05 March 2008

some of our recent work...

As I said in an earlier post, this past weekend we attended (and helped to host) a Diaconal Conference for the Northern European United Methodist Churches. [Diaconal work encompasses the work of the Deacon, which in the UMC most often means working to feed the hungry, visit the sick and imprisoned, assist the poor, etc... for an example look in the Bible in Acts chapter 6 when the church chose seven people to look after the needs of the brothers and sisters.] At the end of this meeting we drafted a statement that the Bishop's office will send to all the churches under his jurisdiction, and ask that it be read to those congregations.

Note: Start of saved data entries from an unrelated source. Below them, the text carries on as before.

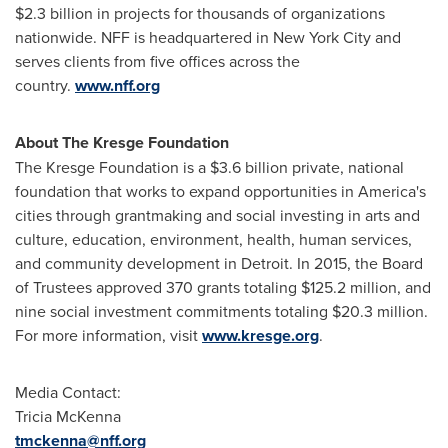
$2
.3 billion in projects for thousands of organizations
nationwide. NFF is headquartered in
New York City
and
serves clients from five offices across the
country.
www.nff.org
About The
Kresge
Foundation
The Kresge Foundation is a
$3.6 billion
private, national
foundation that works to expand opportunities in America's
cities through grantmaking and social investing in arts and
culture, education, environment, health, human services,
and community development in
Detroit
. In 2015, the Board
of Trustees approved 370 grants totaling
$125.2 million
, and
nine social investment commitments totaling
$20.3 million
.
For more information, visit
www.kresge.org
.
Media Contact:
Tricia McKenna
tmckenna@nff.org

I thought I would post it here as well...

Humility, Mercy, and Justice: a call for holistic ministry in every community

Poverty affects all of our communities, whether we encounter a poverty of physical resources or a poverty of tenuous connections.

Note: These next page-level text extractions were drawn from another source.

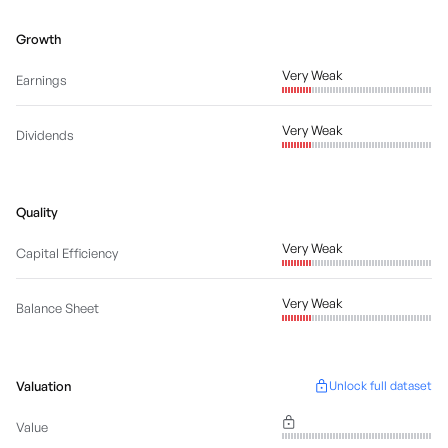
Growth
Very Weak
Earnings
Very Weak
Dividends
Quality
Very Weak
Capital Efficiency
Very Weak
Balance Sheet
Valuation
Unlock full dataset
Value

We, representatives from the Nordic and Baltic area of the United Methodist Church and its institutions, gathered in Latvia in March 2008 to share from our stories – our joys and our challenges – in ministry, specifically in the areas related to children and vulnerable families.

We acknowledge that poverty results from scarcity – whether a lack of physical resources, a lack of spiritual formation, or a lack of emotional nurture – and this poverty affects all of our communities.

We believe that our rich Biblical heritage and our Wesleyan theological and spiritual tradition challenge our lives, congregations, and ministries to act justly, love mercy, and walk humbly (cf. Micah 6:8) among the children and the vulnerable both within our immediate milieux and throughout the entire world.

In the Sermon on the Mount, Jesus reminds us that the Kingdom of God is open to all persons, including the child, the outcast, the enemy, and the vulnerable.

We encourage Acts of Piety (celebrating the sacraments and participating in the life of worship) and Acts of Mercy (meeting immediate and tangible physical, spiritual, and emotional needs), yet we also acknowledge that these two remain incomplete without Acts of Justice (cf. James 2:14-17).

In our Wesleyan tradition, salvation involves the work of reconciling humanity’s broken relationship with God, and salvation in Wesleyan tradition also means that those who engage in Acts of Piety, Acts of Mercy, and Acts of Justice participate in God’s holy and salvific work of healing the world.

To this end, we would want to challenge our Methodist brothers and sisters, as individuals and as congregations, to engage in dialogue (Christian conferencing) around our Social Principles in order to see the children and vulnerable anew and to hear a fresh challenge of engaging the unjust social structures that adversely affect the children and vulnerable throughout God’s creation.